For our examples, we utilize the Confluent distribution of Kafka Connect.

Below we describe a simple installation, pulling messages from a single Kafka topic and inserting rows into a ClickHouse table. We recommend Confluent Cloud, which offers a generous free tier for those who do not have a Kafka environment. Either adapt the following examples to your own dataset or utilize the sample GitHub dataset with the accompanying insertion script.

Note that a schema is required for the JDBC Connector (You cannot use plain JSON or CSV with the JDBC connector). Whilst the schema can be encoded in each message; it is strongly advised to use the Confluent schema registry to avoid the associated overhead. The insertion script provided automatically infers a schema from the messages and inserts this to the registry - this script can thus be reused for other datasets. Kafka's keys are assumed to be Strings. Further details on Kafka schemas can be found here.

Steps​

1. Install Kafka Connect and Connector​

We assume you have downloaded the Confluent package and installed it locally. Follow the installation instructions for installing the connector as documented here.

If you use the confluent-hub installation method, your local configuration files will be updated.

For sending data to ClickHouse from Kafka, we use the Sink component of the connector.

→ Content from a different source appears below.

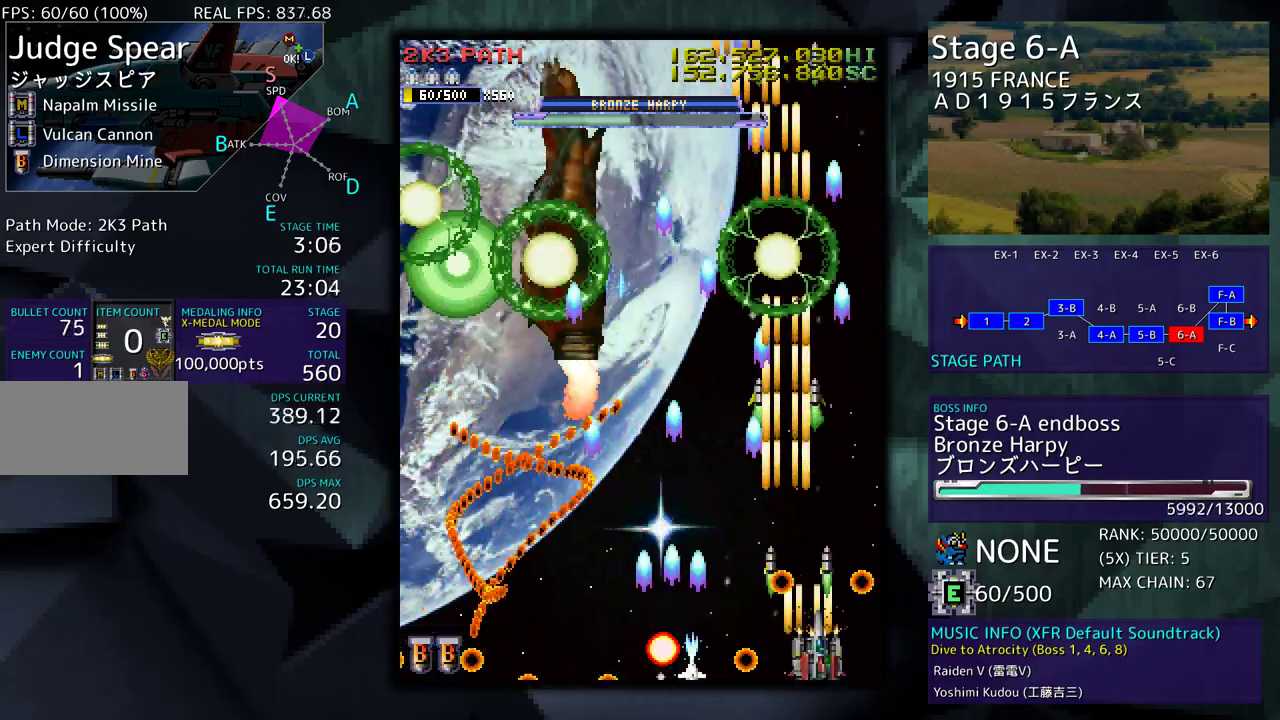
{"buttons": ["DPAD_UP", "DPAD_LEFT"], "events": [[67, "DPAD_RIGHT", "up"], [183, "DPAD_RIGHT", "down"], [267, "DPAD_UP", "down"], [283, "DPAD_RIGHT", "up"], [333, "DPAD_LEFT", "down"], [400, "DPAD_LEFT", "up"], [467, "DPAD_LEFT", "down"]]}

2. Download and install the JDBC Driver​

Download and install the ClickHouse JDBC driver clickhouse-jdbc-<version>-shaded.jar from here. Install this into Kafka Connect following the details here. Other drivers may work but have not been tested.

note

Common Issue: the docs suggest copying the jar to share/java/kafka-connect-jdbc/. If you experience issues with Connect finding the driver, copy the driver to share/confluent-hub-components/confluentinc-kafka-connect-jdbc/lib/. Or modify plugin.path to include the driver - see below.

3. Prepare Configuration​

Follow these instructions for setting up a Connect relevant to your installation type, noting the differences between a standalone and distributed cluster. If using Confluent Cloud the distributed setup is relevant.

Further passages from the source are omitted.